Records for the exercise:

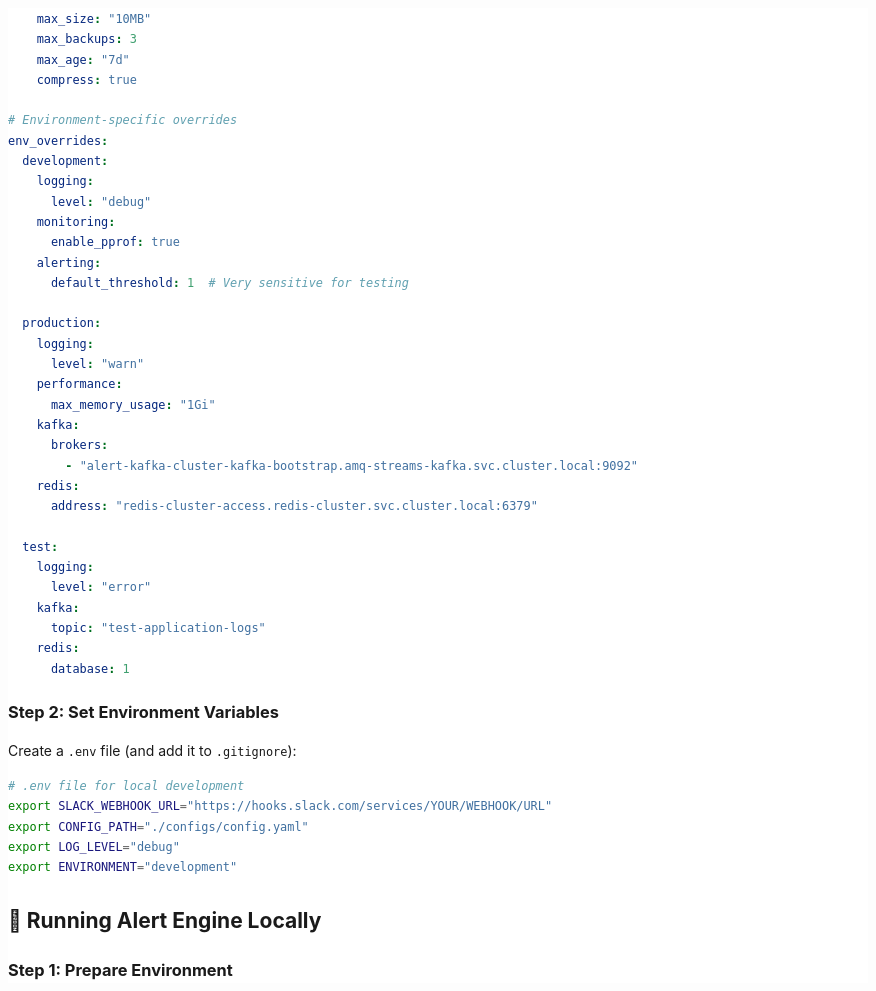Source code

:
 ```yaml
    max_size: "10MB"
    max_backups: 3
    max_age: "7d"
    compress: true

# Environment-specific overrides
env_overrides:
  development:
    logging:
      level: "debug"
    monitoring:
      enable_pprof: true
    alerting:
      default_threshold: 1  # Very sensitive for testing
  
  production:
    logging:
      level: "warn"
    performance:
      max_memory_usage: "1Gi"
    kafka:
      brokers:
        - "alert-kafka-cluster-kafka-bootstrap.amq-streams-kafka.svc.cluster.local:9092"
    redis:
      address: "redis-cluster-access.redis-cluster.svc.cluster.local:6379"
    
  test:
    logging:
      level: "error"
    kafka:
      topic: "test-application-logs"
    redis:
      database: 1 
```

### Step 2: Set Environment Variables

Create a `.env` file (and add it to `.gitignore`):

```bash
# .env file for local development
export SLACK_WEBHOOK_URL="https://hooks.slack.com/services/YOUR/WEBHOOK/URL"
export CONFIG_PATH="./configs/config.yaml"
export LOG_LEVEL="debug"
export ENVIRONMENT="development"
```

## 🚀 Running Alert Engine Locally

### Step 1: Prepare Environment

Task objective:
Using the listing above, show every line that includes the string "cluster".

Response to this task:
        - "alert-kafka-cluster-kafka-bootstrap.amq-streams-kafka.svc.cluster.local:9092"
      address: "redis-cluster-access.redis-cluster.svc.cluster.local:6379"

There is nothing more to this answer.